The Salon des Refusés began a monumental shift of power within the art world. Rather than be constrained by what the Salon juries considered acceptable, artists were slowly being given the right to paint as they pleased. The Salon system punished those who innovated and in effect practiced a form of censorship based upon esthetics, often relating to the technique and style of the paintings. The Salon des Refusés played a major role in ending that practice.
But, as for shock value, it was Manet’s Olympia that really set the tongues wagging. It has strong similarities to Titian’s Venus of Urbino (1538) and Goya’s The Nude Maja (1800). The model was Victorine Meurend. In the painting, she is naked and reclining on a bed, wearing only slippers and jewelry. A fully dressed servant is presenting her mistress with a box of flowers. A black cat sits proudly at the end of the bed. At that time, many of the items included in the painting were symbols of sexuality. Again, this was not a painting of a goddess but of a mere woman, probably a courtesan awaiting the arrival of her lover. The work was actually physically attacked and Manet left the country in fear of his safety. The Famous Artists won’t be sharing this painting due to its decidedly not-family friendly nature, but does mention it here due to its pivotal role in Manet’s career.
By 1865, Manet’s place in history was fairly assured. His technique of using a bright undercoating to reflect light went contrary to the traditional method of first completing a piece and then applying layers of glaze to achieve the illusion of form. Though labeled as being an Impressionist, a derogatory term at the time, he was perhaps the best known of his group of fellow artists which regularly met at the Café Guerbois in Montmartre, Avenue de Clichy. His work continued to show a strong Spanish influence deeply rooted from his days as a young man copying the great works housed in the Louvre.

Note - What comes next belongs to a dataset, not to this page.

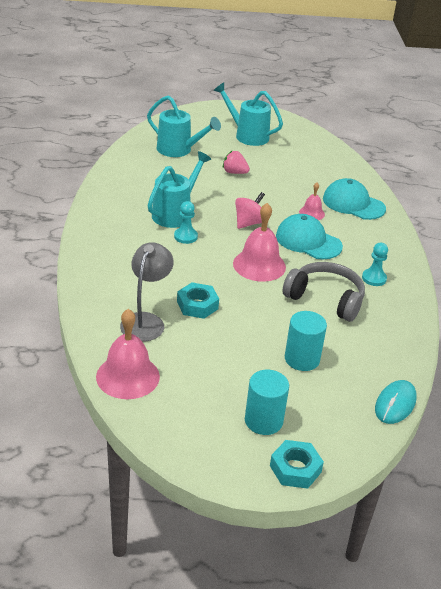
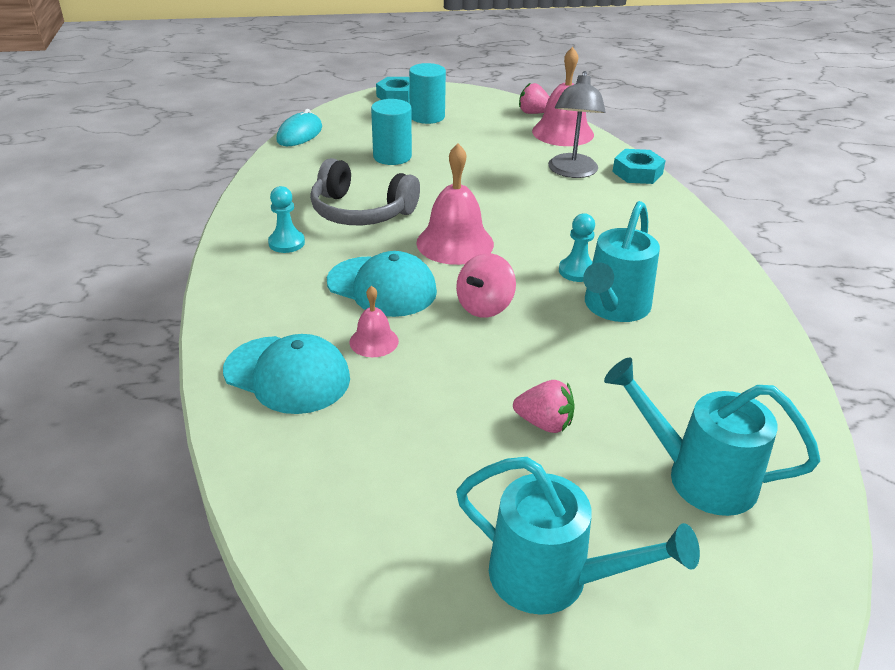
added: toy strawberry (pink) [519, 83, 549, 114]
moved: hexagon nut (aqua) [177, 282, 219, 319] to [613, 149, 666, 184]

In 1867, at his own expense, Manet built his own exhibit hall to show his works rather than participate in the Great Exhibition being held that year. (Our research had contradictory information – some said he opted out of the exhibition others said he had been refused admission.) His art was becoming more accepted but critics remained.
Le Bon Bock (The Good Mug of Beer), painted in 1873 was a huge success. It was a painting that the press and the public understood and enjoyed.
Despite this success, Manet turned to a new style. He met Claude Monet, Renoir, Alfred Sisley and Camille Pissarro. Those artists and others he met at the cafe, including Berthe Morisot whom he met in 1868, further introduced Manet to the Impressionist style and the concept of painting in “plein air” and different uses of color. Morisot would marry Manet’s brother Eugene in 1874.
By 1877, the group had chosen the Café de la Nouvelle Athenés as their preferred nightly meeting place. Manet could be found sitting with other famous artists such as the painter and sculptor Degas and the Irish Novelist George Moore. A sketch by Manet of Moore can be found….
Manet’s health began to deteriorate. He retired to Bellevue but continued to paint flowers, still lifes and portraits (often of beautiful women wishing to pose for the famous artist). His childhood friend, Antonin Proust was the Minister of Fine Arts and played a major role in awarding Manet the Star of Chevalier of the Legion of Honor in 1882. In terrible pain and unable to paint, Manet turned to pastel crayons. His left foot was amputated in hopes of saving him but he succombed to his illness in 1883.
The poet Moore wrote of his friend Manet in his Confessions of a Young Man:
What he has got, and what you can’t take away from him, is a magnificent execution. A piece of still life by Manet is the most wonderful thing in the world; vividness of colour, breadth, simplicity, and directness of touch–marvellous!